* **YOUR OBJECTIVE**
Taking each line of the records in turn, count those containing "Microsoft" and report only the number.

* **INPUT**
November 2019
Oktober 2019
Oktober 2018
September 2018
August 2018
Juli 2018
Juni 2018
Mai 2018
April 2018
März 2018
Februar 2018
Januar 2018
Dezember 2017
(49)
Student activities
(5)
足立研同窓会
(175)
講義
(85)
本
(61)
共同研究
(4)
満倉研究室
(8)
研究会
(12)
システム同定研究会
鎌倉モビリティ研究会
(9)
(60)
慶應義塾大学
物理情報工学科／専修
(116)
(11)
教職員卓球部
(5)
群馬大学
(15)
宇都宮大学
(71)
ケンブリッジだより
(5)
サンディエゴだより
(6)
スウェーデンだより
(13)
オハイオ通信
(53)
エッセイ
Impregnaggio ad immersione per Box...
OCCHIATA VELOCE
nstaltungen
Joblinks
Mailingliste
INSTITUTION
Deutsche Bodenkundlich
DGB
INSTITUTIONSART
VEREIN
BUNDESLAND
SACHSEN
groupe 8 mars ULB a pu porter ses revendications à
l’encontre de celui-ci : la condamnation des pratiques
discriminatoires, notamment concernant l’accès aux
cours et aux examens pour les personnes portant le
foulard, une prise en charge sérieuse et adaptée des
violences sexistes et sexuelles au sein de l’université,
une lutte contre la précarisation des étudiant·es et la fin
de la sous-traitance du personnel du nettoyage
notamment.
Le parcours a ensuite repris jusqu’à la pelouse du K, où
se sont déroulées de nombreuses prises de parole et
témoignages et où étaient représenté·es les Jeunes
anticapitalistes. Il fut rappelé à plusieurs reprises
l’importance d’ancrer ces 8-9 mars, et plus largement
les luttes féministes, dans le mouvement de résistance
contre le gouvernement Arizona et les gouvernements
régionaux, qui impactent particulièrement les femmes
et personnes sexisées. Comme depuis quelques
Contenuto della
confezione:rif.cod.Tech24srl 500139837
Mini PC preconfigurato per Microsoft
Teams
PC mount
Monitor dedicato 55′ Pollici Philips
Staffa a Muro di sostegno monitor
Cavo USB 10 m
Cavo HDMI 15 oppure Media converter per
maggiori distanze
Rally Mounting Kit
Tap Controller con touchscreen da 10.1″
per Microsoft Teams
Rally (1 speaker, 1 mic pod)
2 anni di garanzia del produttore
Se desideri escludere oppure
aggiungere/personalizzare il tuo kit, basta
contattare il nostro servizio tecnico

* **RESULT**
2